» BLOCO DE TEXTO:
* * *
Fui fiel à minha intenção e respondi que era para “desfilar”, senti que havia começado a ganhar a confiança dele. Ficamos então conversando do Alfa e do assunto automóvel por mais uma hora quando ele inesperadamente me avisa: “Na realidade o 145 não está à venda, eu estou procurando um comprador para ele.” Quase caí da cadeira.
Tive que voltar mais duas vezes para conversar com o nobre colega até que fui “aprovado” e acertamos o negócio, ele então avisou: “Agora que ele é seu, peço que cuide dele com carinho e mande notícias de vez em quando.” Tive a sensação de ter pedindo a mão da filha dele em casamento. Por fim ele me lembrou: “Um carro como este nunca se vende, se algum dia não tiver mais condições de continuar com ele, encontre alguém para comprá-lo de você.” No final acabei achando bacana aquela história e a novela toda.
* * *
» MATERIAL:
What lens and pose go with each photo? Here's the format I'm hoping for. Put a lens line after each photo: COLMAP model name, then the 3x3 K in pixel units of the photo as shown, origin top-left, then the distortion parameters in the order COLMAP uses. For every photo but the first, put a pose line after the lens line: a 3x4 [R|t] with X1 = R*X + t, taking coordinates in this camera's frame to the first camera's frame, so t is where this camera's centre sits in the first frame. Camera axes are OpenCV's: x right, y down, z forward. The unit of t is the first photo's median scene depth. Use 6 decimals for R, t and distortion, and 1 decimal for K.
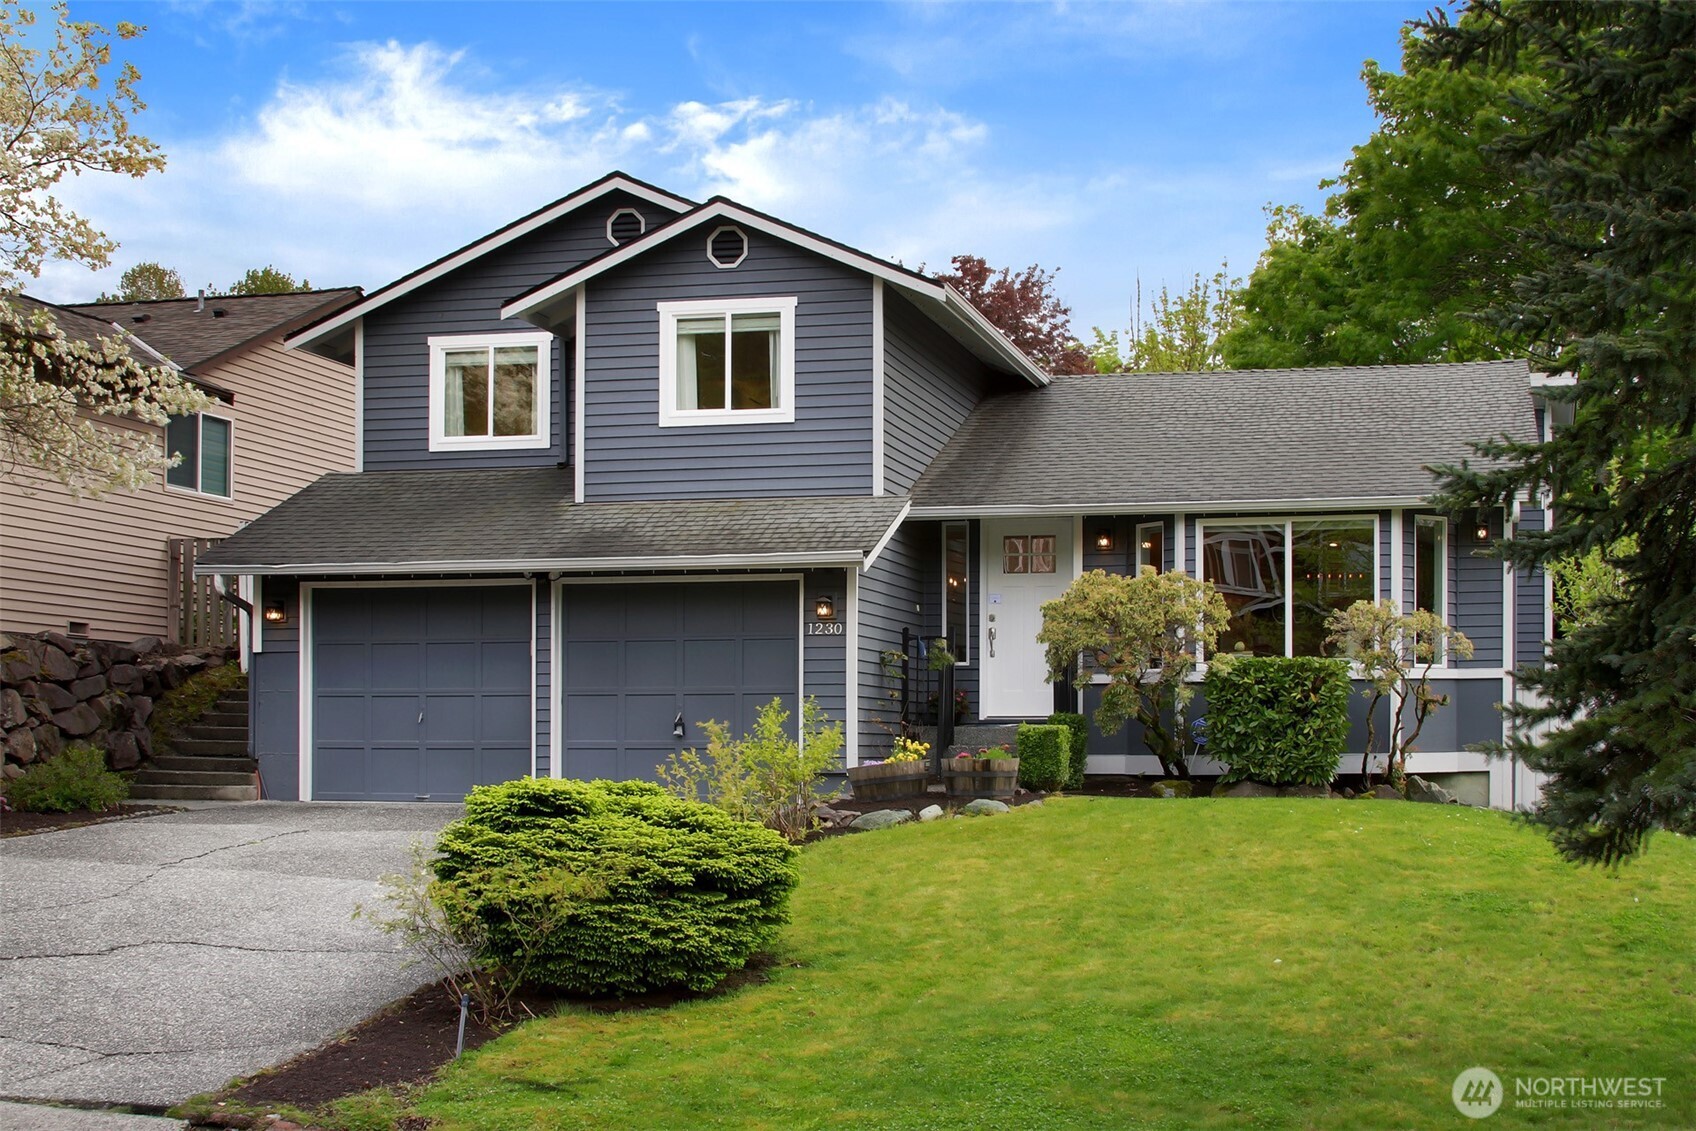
* * *
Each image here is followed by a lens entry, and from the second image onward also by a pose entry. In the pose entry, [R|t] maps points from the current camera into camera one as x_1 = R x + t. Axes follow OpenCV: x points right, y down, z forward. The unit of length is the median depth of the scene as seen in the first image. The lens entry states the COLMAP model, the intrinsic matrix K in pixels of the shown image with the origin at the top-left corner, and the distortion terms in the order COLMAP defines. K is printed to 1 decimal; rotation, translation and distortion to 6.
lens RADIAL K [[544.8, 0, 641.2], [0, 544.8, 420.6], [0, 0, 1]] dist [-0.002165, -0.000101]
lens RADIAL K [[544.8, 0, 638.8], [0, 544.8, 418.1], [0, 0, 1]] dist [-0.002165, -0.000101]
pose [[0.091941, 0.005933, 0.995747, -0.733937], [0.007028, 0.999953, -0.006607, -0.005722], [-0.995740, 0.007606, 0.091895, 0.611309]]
* * *
» TAREFA A:
De acordo com o relato sobre a compra do Alfa 145, quantas vezes mais quem narra teve de voltar para conversar com o dono até ser "aprovado"?
» TAREFA B:
Com base no relato sobre a compra do Alfa 145, explique por que o antigo dono recomendou que, não havendo mais condições de continuar com o carro, se encontrasse alguém para comprá-lo.
» TAREFA C:
Escreva a continuação do relato sobre a compra do Alfa 145 a partir do ponto em que o texto termina.

» RESPOSTA A:
Mais duas vezes.

» RESPOSTA B:
Para ele, um carro como aquele nunca se vende. Por isso, se um dia não houvesse mais condições de mantê-lo, caberia ao novo dono encontrar alguém para comprá-lo.

» RESPOSTA C:
O exemplar em questão estava na época com pouco mais de 70.000 km e uma condição de manutenção exemplar. Como a minha opção havia sido de colocar o 145 para desfilar e não para usá-lo no batente do dia a dia, apenas 5.000 km se passaram deste então, e neste período não precisei mais do que fazer uma boa revisão geral, trocando também as bronzinas fixas, velas (8 no total) e correias. Comprei ainda uma bateria nova e o filtro de ar de alta vazão, do qual já falamos aqui no Ae. O restante do sistema elétrico, hidráulico, freios e suspensão estão como vieram, sem dar dor de cabeça. Um pequeno furo em uma mangueira fazia baixar o nível da água de arrefecimento do motor e foi resolvido de modo improvisado com uma fita que assumiu o papel de conserto, mas me pede uma intervenção definitiva; entretanto, está atendendo a demanda muito bem, impedindo o vazamento. Em geral, descobri se um modelo como este foi bem cuidado pelo seu dono (ou donos) anterior, ajuda muito na preservação e manutenção longeva.
Estamos falando de 19 anos de estrada, mesmo a baixa quilometragem não evita o desgaste e o fim de vida de alguns componentes, o tempo se ocupa disso. Esta é a razão que se torna uma surpresa muito agradável dirigir o Alfa atualmente e observar seu funcionamento e entrega no prazer de condução, como se fosse novo, ou quase novo.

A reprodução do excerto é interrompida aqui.